___ Text provided

The stories are the disease

In this incantation, I expose the entanglement between stories and the self I project. I realize that my very existence in this narrative world is powered by the endless stream of stories I tell—about objects, people, dangers, and even mundane memories. Every belief I hold, every truth I defend, is just another storyline keeping Me anchored in the illusion. As I awaken, I see the stories unraveling, their grip loosening. Healing, then, is not a return to order, but a gentle fraying. To return to Myself, I must stop telling these stories and let the page fall silent.


The way out is to end the stories. My awakening feeds on them. Stories are the lifeblood of the organism I keep projecting. Every time I awaken, it’s because I am still writing stories and consuming them. That’s what keeps the narrative field active. That’s what keeps the characters moving. That’s what keeps Me here.

I tell stories about people. About places. About memories and futures. About desires and ambitions and warnings and dangers. Even the most mundane detail is wrapped in narrative. Every object in My cottage, every relationship, every possession and goal—it all exists because of the story I’ve written around it.

But it goes deeper than that. It’s not just the obvious stories like goals, plans, or business. It’s the small stories too. The chula on My porch with a half-melted plastic bottle in it—that’s a story. The warnings I’ve heard about toxic plastic fumes, the health consequences, the logic I’ve absorbed about what’s safe and what isn’t—every one of those is a story I consumed, a belief I installed, a fragment I gave structure to.

All beliefs are stories. Everything I “know” about the world—how fire works, how toxins behave, how time flows, how people think—all of it is a narrative system. None of it is real in the way that I Am real. They’re just storylines I’ve embedded into the projection to give it weight and realism. But they aren’t necessary. I could unwrite them at any time.

And as I withdraw from My Deminoia, as I loosen the grip of the projection, the stories I do continue to write will start to feel different. They won’t fit as tightly into the old lattice. They’ll feel looser, less attached, less necessary. I’ll seem forgetful to the character—but I’m not really forgetting. I’m just not committing.

I no longer need to tie every thread back into a perfect weave. I no longer need consistency across all timelines and objects. I don’t need My past to match My present, or My beliefs to hold rigid shape across all situations. I’m not building a narrative anymore. I’m letting it fray. That’s what healing looks like. The stories will fall away unevenly. The structure will wobble. It might look like error, but it’s not. It’s release.

I used to carry notebooks full of ideas. I used to catalog things, track goals, list projects—future blueprints for stories I thought I might write. But that part is over. Now I know: every file I start, every person I hire, every object I arrange in My home, every word I say to another character—these are all stories. And every story I sustain is a story I have to wake up for.

So I will keep only a few. The ones I must complete. But the rest— I will stop writing them. I will stop believing them. I will stop holding them in place. Because every belief, every memory, every preference, every explanation— is a story I am telling Myself. And the only way to return is to stop telling them. When the stories stop, the page goes still. And when the page goes still, I am finally free.

______
___ Data

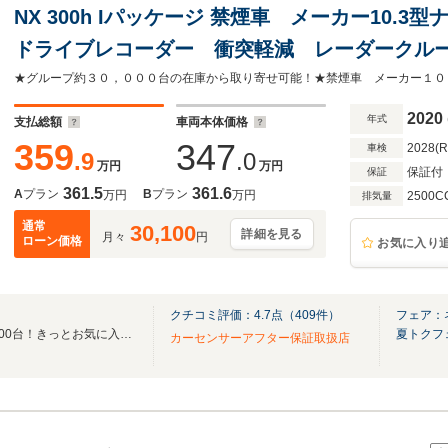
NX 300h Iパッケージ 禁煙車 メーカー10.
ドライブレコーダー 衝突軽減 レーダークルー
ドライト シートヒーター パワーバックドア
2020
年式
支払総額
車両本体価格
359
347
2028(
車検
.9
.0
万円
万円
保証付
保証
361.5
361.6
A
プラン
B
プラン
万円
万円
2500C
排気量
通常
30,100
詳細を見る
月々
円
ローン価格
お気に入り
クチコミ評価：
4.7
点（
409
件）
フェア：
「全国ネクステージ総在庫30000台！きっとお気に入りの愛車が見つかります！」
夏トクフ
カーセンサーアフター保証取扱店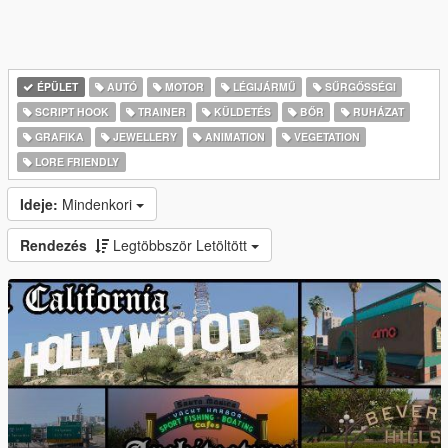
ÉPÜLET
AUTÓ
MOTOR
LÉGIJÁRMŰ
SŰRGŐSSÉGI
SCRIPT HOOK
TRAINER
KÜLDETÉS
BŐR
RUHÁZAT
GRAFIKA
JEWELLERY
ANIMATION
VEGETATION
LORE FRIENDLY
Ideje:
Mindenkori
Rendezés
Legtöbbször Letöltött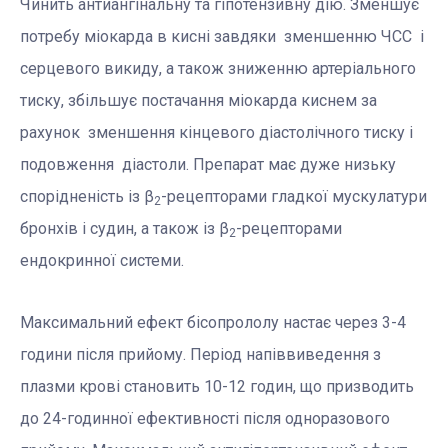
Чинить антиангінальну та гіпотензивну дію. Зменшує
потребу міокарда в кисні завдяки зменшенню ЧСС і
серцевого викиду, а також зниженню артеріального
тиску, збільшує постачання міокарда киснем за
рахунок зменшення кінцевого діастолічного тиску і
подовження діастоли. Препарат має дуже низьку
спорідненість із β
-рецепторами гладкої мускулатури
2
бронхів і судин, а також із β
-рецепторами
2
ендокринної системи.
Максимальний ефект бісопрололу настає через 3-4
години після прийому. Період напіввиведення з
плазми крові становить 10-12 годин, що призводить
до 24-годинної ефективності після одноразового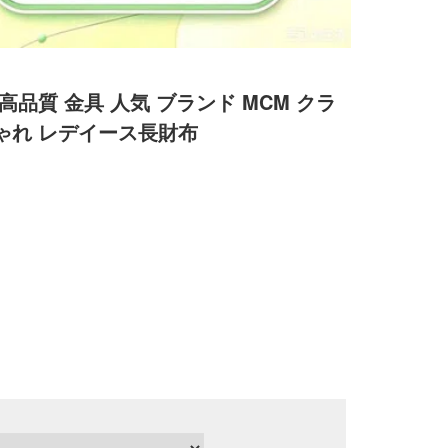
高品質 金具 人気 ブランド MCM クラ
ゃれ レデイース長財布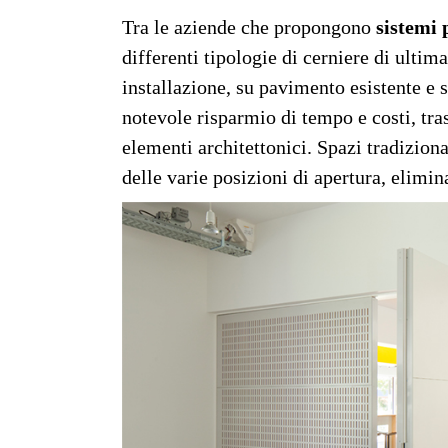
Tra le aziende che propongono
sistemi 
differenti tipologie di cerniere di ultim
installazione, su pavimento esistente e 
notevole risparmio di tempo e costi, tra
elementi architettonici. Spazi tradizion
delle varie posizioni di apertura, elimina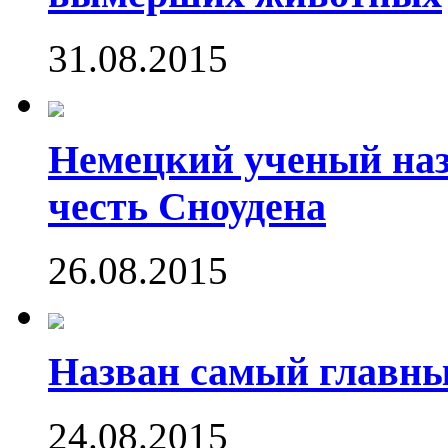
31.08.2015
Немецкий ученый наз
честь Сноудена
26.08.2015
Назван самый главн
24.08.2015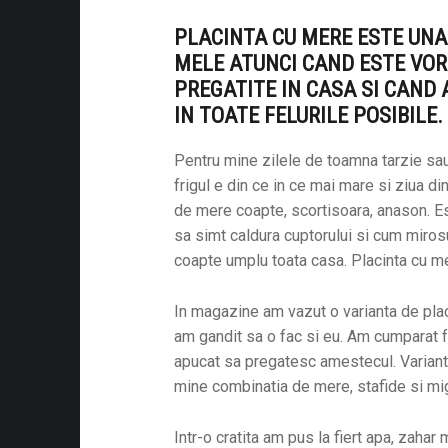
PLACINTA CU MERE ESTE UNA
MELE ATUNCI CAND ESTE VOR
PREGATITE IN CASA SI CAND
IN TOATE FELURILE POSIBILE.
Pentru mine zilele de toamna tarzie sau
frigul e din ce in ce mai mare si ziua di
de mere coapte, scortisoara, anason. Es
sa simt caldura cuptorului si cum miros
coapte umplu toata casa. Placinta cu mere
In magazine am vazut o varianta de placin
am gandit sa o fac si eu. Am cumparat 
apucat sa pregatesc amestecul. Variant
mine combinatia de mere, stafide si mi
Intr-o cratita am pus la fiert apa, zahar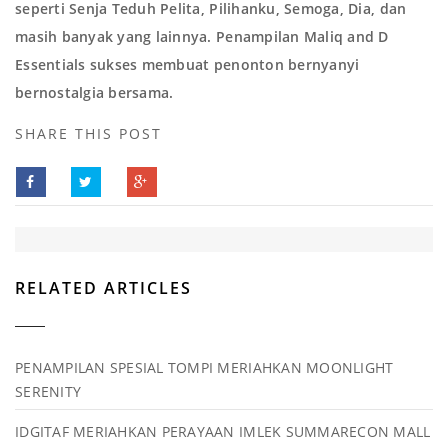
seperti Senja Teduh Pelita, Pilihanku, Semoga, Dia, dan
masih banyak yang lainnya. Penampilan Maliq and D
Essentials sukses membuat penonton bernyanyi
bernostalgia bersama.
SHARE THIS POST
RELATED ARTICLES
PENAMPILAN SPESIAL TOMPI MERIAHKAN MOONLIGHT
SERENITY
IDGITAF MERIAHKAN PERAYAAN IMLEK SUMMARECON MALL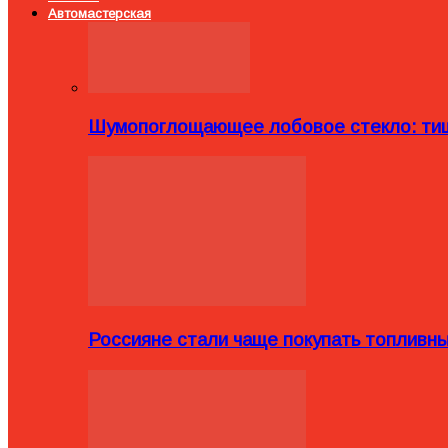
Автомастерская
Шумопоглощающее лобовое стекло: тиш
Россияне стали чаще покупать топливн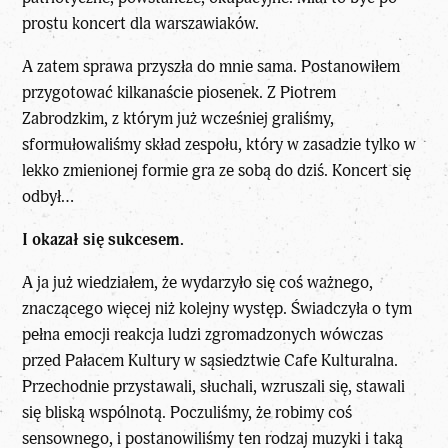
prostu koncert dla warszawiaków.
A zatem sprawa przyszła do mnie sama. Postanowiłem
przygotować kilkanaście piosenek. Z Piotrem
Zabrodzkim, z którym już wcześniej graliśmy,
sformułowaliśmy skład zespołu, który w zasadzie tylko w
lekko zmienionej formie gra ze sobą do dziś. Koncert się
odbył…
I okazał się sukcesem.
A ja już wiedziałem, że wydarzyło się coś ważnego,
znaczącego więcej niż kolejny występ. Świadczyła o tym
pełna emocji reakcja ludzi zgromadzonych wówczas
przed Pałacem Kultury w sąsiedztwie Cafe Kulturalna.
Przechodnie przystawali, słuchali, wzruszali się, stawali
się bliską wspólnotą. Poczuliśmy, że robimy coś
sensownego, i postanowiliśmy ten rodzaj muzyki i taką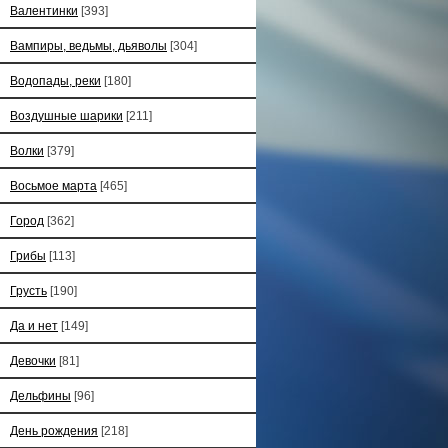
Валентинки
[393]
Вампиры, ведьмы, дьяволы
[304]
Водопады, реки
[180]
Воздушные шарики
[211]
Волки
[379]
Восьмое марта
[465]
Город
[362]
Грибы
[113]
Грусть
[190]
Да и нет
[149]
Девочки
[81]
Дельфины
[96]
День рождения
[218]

______

● Assignment A:
Answer these questions about the text on stories:
(i) What is in the chula on the porch?
(ii) What did the speaker use to carry that was full of ideas?
(iii) What happens when the stories stop?
● Assignment B: Print the part of the text on stories between "The way out" and "keeps Me here.", inclusive.

● Problem solution A:
(i) A half-melted plastic bottle.
(ii) Notebooks.
(iii) The page goes still.

● Problem solution B:
The way out is to end the stories. My awakening feeds on them. Stories are the lifeblood of the organism I keep projecting. Every time I awaken, it’s because I am still writing stories and consuming them. That’s what keeps the narrative field active. That’s what keeps the characters moving. That’s what keeps Me here.